The documentary takes him to Nepal where the cow is a sacred animal but is still kept for vital dairy and waste products (and treated with great respect and care), to Japan where cormorants are used to catch fish, to Thailand where domesticated elephants are used to carry tourists and to Ko Yao Noi, also in Thailand, where trained monkeys are used to harvest coconuts. He's been taken by how most of the people treat their animal workers gently and with kindness. While I'm sure many - even most - do, I'm a little more sceptical because obviously these people know they are being filmed and have been carefully selected by the team putting the documentary together. That seems to me likely to put them on their best behaviour. But still it does give us some insight into how animals are used to work with people and the partnerships that can develop between them.
I'm happily vegetarian but it seems to me that if animals are treated as the Nepalese cattle are we are living in harmony with them and I have no problem that. The thing is people in general really can't or won't put themselves in the place of the animals they interconnect with and, as a result, often with the best of intentions, they make terrible mistakes. Take dogs for example. Most of us like or love dogs if the number of pet dogs is any indication but that doesn't equate to understanding them and that's where human/dog relationships often fail. This is no doubt why the people seen recently by Virgo walking their puppy thought a prong collar was a good idea. Puppy had no idea of how it should behave - hello, puppy, why would it - and was being jerked back whenever it strayed. That puppy is learning only one thing - that people hurt it and has no idea of what it is doing wrong or why it is being hurt. Just a little thought by its owners would tell them that but, although I'm sure they think they are doing the right thing, they haven't learned how puppies think and act. It's sad because they are all missing out.

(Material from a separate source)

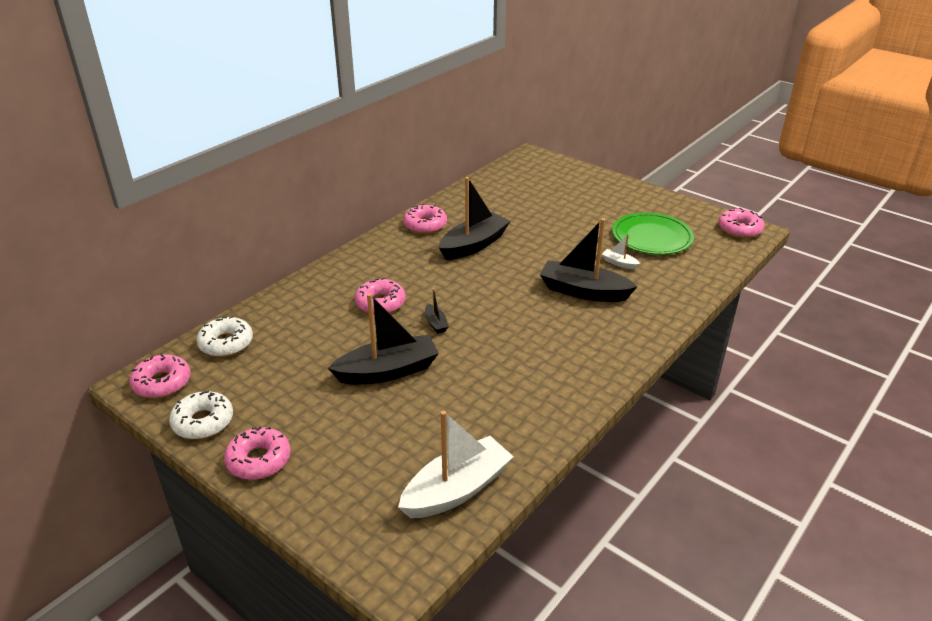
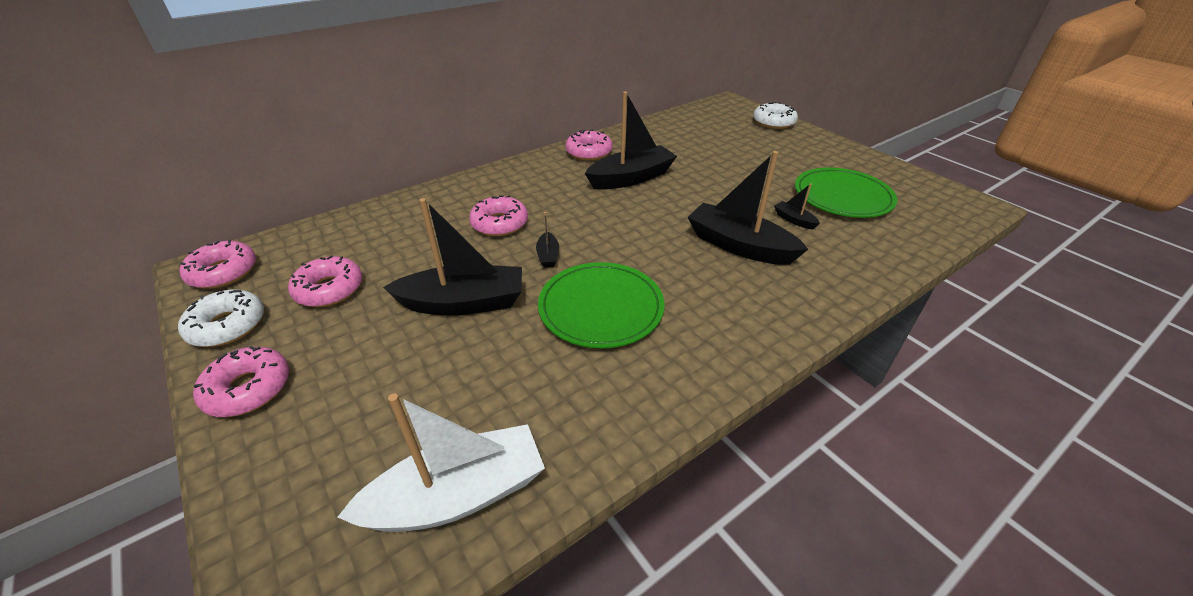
camera: 15 degrees right, 5 degrees up
(226, 343) = (317, 241): white donut -> white donut (773, 122)
(496, 356) = (601, 308): none -> green plate
(619, 263) = (794, 220): white boat -> black boat
(739, 229) = (958, 202): pink donut -> pink donut (329, 289)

I share my life with animals and I always have. When I lose one of my furry friends I mourn them deeply and while they live with me I try to make their life as pleasant as possible. I don't see them as belonging to me, more as a different kind of family member. This does not, I hasten to add, mean I think of them as substitute humans. They are themselves and of their own species but they are still part of our family unit. It seems to me that this is the way it should be. We share our world with animals and whether they are like the cows in Nepal or my house pets we need to treat them with respect.